In a note to clients Tuesday, Bank of America analysts argued that the likelihood of the Federal Reserve implementing intermeeting rate cuts is extremely low based on historical precedent.
According to the bank's analysis, there have been only nine emergency rate cuts since 1987, and these were all triggered by severe economic or financial market conditions.
BofA states, "Intermeeting cuts are truly emergency-based actions," highlighting that such measures were taken in response to global pandemics like COVID-19, the bursting of asset price bubbles such as the tech bubble and the 1987 crash, systemic financial events like the Global Financial Crisis (GFC), the Long-Term Capital Management (LTCM) crisis, the Russian financial crisis, and acts of war such as the 9/11 attacks.
The analysts note that these cuts occurred amidst "appreciable downside risks to growth," citing language from past Federal Open Market Committee (FOMC) statements which referenced conditions such as "unsettled conditions in financial markets," "disrupted economic activity in many countries," and "weakening of the economic outlook and increasing downside risks to growth."

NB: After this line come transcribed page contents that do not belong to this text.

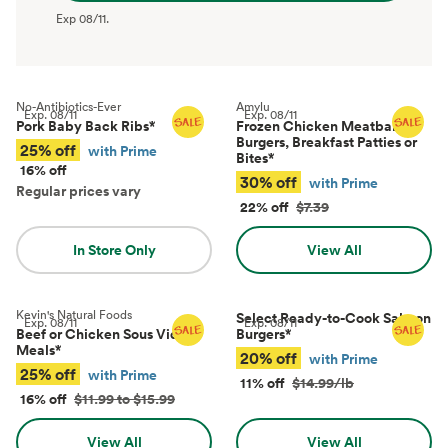
Exp
08/11
.
No-Antibiotics-Ever
Amylu
Exp.
08/11
Exp.
08/11
Pork Baby Back Ribs
*
Frozen Chicken Meatballs,
Burgers, Breakfast Patties or
25% off
with Prime
Bites
*
16% off
30% off
with Prime
Regular prices vary
22% off
$7.39
In Store Only
View All
Kevin's Natural Foods
Select Ready-to-Cook Salmon
Exp.
08/11
Exp.
08/11
Beef or Chicken Sous Vide
Burgers
*
Meals
*
20% off
with Prime
25% off
with Prime
11% off
$14.99/lb
16% off
$11.99 to $15.99
View All
View All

Furthermore, BofA points out that emergency cuts often followed the failure of large, systemically important financial institutions, including LTCM, Fannie Mae, Freddie Mac, and Lehman Brothers.
Significant equity market declines also played a role, with past cuts following drops of around 30% during the 1987 crash, 40% during the tech bubble burst, 33% during COVID-19, and 55% during the GFC.
The current market conditions do not meet these criteria, according to BofA analysts.
They conclude: "Our point is simply to say that history suggests the bar for intermeeting cuts is extremely high and that conditions on the ground today do not warrant such action."
They acknowledge that future developments could change this assessment but BofA maintains that, for now, history states, "no, not even close."